(Bounding boxes with keypoints)
########

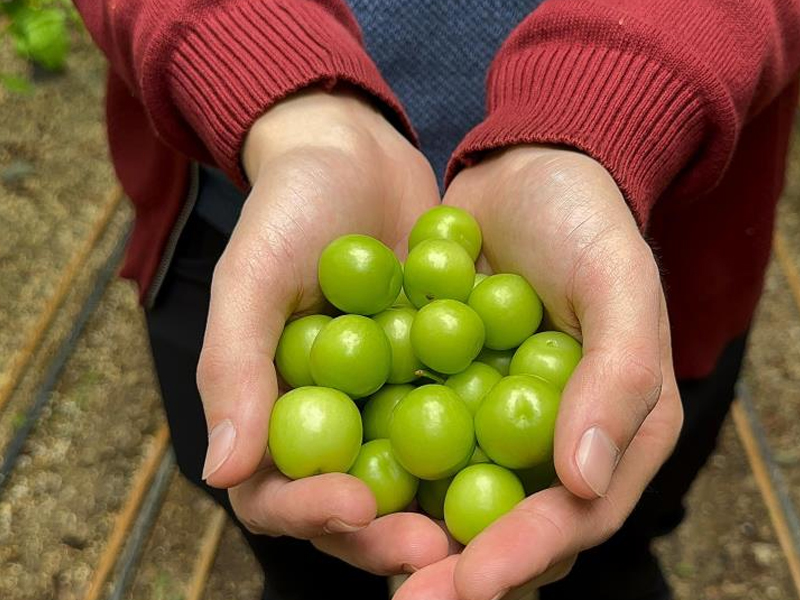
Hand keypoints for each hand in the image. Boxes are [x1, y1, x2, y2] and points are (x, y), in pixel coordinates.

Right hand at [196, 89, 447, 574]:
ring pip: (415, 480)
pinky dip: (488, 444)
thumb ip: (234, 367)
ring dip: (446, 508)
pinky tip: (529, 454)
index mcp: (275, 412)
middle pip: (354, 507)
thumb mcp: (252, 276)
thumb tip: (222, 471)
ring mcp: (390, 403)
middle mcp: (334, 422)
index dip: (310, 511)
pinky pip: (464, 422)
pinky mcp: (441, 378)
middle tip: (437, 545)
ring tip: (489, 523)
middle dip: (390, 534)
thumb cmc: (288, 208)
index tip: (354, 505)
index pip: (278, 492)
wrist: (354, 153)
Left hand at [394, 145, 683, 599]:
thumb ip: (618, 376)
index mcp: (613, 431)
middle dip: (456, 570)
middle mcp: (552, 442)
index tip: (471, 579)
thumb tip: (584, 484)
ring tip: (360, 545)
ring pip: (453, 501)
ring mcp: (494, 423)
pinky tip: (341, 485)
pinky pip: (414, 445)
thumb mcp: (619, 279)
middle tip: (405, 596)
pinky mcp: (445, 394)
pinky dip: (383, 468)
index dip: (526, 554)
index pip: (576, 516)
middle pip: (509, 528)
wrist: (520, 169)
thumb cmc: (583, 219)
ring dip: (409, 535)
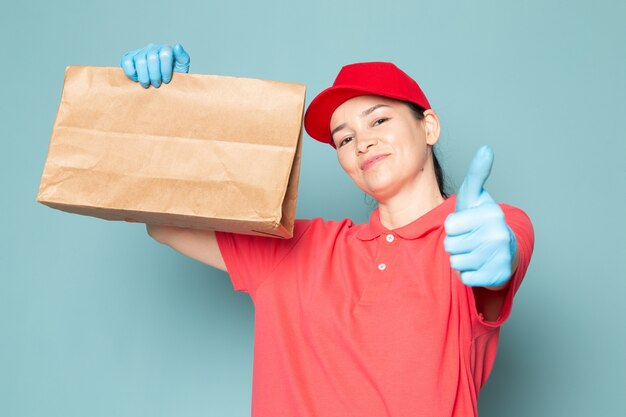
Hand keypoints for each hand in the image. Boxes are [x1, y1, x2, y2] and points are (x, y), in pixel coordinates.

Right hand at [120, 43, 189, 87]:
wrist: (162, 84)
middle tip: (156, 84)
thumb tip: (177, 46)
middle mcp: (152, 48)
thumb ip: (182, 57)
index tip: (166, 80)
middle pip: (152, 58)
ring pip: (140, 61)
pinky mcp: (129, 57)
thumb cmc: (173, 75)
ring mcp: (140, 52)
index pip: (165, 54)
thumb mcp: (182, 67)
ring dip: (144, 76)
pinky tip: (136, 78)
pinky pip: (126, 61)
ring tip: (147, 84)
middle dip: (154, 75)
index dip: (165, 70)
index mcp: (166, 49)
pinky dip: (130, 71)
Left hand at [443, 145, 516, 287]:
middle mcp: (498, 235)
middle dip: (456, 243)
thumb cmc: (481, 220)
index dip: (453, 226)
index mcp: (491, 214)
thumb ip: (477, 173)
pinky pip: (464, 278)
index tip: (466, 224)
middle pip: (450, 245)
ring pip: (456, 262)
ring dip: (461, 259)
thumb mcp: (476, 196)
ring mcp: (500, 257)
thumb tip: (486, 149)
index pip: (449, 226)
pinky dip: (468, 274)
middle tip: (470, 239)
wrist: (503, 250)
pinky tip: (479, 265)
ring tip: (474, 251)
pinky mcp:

########

Beginning with the first line of the entries above, repeat each line word for word until the line with "ring pip: (140, 61)" has been given too. Omit the pictures.

* **Output of the exercise**
Hand keypoints for each hand in the image. Boxes are [x1, y1, x2, y2] and points are (x, y), in pixel coordinates.

Right hand at [196, 89, 447, 574]:
ring pip: (415, 480)
pinky dip: (488, 444)
thumb ip: (234, 367)
ring dip: (446, 508)
pinky tip: (529, 454)
index mcp: (275, 412)
middle pip: (354, 507)
thumb mcp: (252, 276)
thumb tip: (222, 471)
ring mcp: (390, 403)
middle mcp: (334, 422)
index dip: (310, 511)
pinky pip: (464, 422)
pinky mcp: (441, 378)
middle tip: (437, 545)
ring tip: (489, 523)
middle dip: (390, 534)
thumb cmc: (288, 208)
index tip: (354, 505)
index pip: (278, 492)
wrist: (354, 153)
Left hand at [394, 145, 683, 599]:
thumb ip: (618, 376)
index mcp: (613, 431)
middle dip: (456, 570)
middle mcp: (552, 442)
index tip: (471, 579)
thumb tip: (584, 484)
ring tip: (360, 545)
ring pip: (453, 501)
ring mcp: (494, 423)
pinky tip: (341, 485)
pinky pip: (414, 445)
thumb mcp: (619, 279)
middle tip: (405, 596)
pinky mcp: (445, 394)
pinky dip: (383, 468)
index dip: (526, 554)
index pip: (576, 516)
middle pip: (509, 528)
wrist: (520, 169)
thumb cmc: (583, 219)
ring dip: (409, 535)
Hand keypoints for each hand in the image. Boxes are [x1, y1, x2, y2] and points are (x, y), in pixel coordinates.

Right hand at [120, 43, 189, 87]:
wrist: (162, 84)
middle tip: (156, 84)
thumb tip: (177, 46)
middle mcp: (152, 48)
thumb ip: (182, 57)
index tip: (166, 80)
middle pip: (152, 58)
ring pip: (140, 61)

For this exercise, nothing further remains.